Novo paraíso, terra
onde a a Primavera tem trono, Hans tinha de conhecer essa Sintra de que tanto
falavam, o momento surgiu com o convite dos O' Neill, para ir entre Julho e
Agosto. As chaminés acopladas do Paço, que mais lhe pareciam garrafas de
champanhe, circundadas por aquele êxtase da natureza, confirmaram tudo o que
lhe haviam dito: Sintra era História feita jardim, perfumada e bucólica,
recordou-lhe as florestas de Roskilde e os palácios de Elsinore, onde crescera
e aprendera as primeiras letras.
Hans Christian
Andersen depressa se afeiçoou aos amigos portugueses. A viscondessa de
Reboredo, filha do almirante Zahrtmann, dinamarquesa como ele, recebeu-o com
entusiasmo, bem como o conde de Almeida e o marquês da Fronteira. Por cá descobriu
também um amigo, Edward, filho do poeta Lytton-Bulwer,secretário da legação britânica
em Lisboa. A comida era boa, o ambiente familiar, por Sintra ficou até o barco
para França chegar.
Nesses dias, com
Edward e José O’Neill visitou a Pena e Monserrate, verdadeiros palácios de
fadas. A igreja românica fronteira à casa dos 0’Neill transportou-o para tempos
medievais, povoados de princesas trancadas em torreões e ogres escondidos na
serra, o palácio, lá no alto, era um verdadeiro olimpo, logo na sua imaginação
transformado em histórias que os seus leitores devorariam, suspensos do desfecho.

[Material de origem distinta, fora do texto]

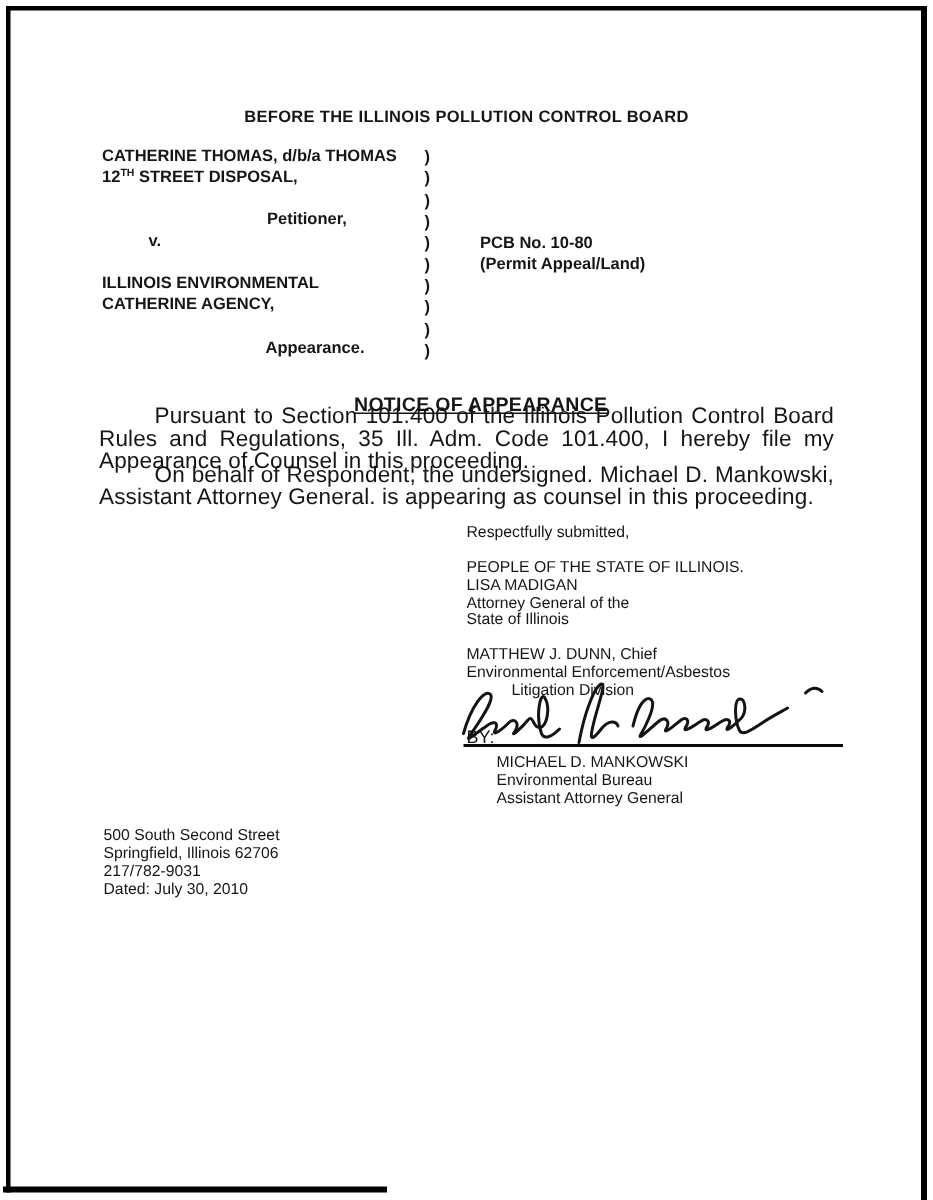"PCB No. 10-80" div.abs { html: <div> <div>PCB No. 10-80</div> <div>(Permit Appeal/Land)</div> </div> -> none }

Era belo Portugal, e esfuziante a Sintra onde o levaram.
Em Monserrate, um
pormenor lhe captou a atenção: num lago, um pequeno cisne partilhava o ninho
com uma pata e seus rebentos. Órfão, por certo, diferente dos outros, apesar de
recolhido, era contudo perseguido e maltratado pelos outros patos. Hans várias
vezes parou a observar o bastardo, quem sabe se uma vez adulto não levantaria
asas e dominaria o lago, qual príncipe da feteira. Tal como ele, que filho dum
sapateiro tivera de se criar em casa de outros, e só adulto fora aceite pela
aristocracia, ali encontrou uma alma gémea, um patinho feio que um dia viraria
um esbelto cisne, conquistando a floresta encantada de Sintra.
Carlota, a filha dos
O’ Neill, simpatizou com ele, quem escrevia para crianças só podia ter bom
coração. Uma noite, após o jantar, quis que ele fosse ao seu quarto e ele foi,
de mão dada, ante a advertência da mãe para não incomodar o amigo. Sobre a cama,
uma boneca de porcelana, loura e sorridente, olhava fixamente os dois. Carlota
pegou-lhe e mostrou-a ao escritor:
-Esta
é a Bárbara, é a minha melhor amiga. Gosta dela?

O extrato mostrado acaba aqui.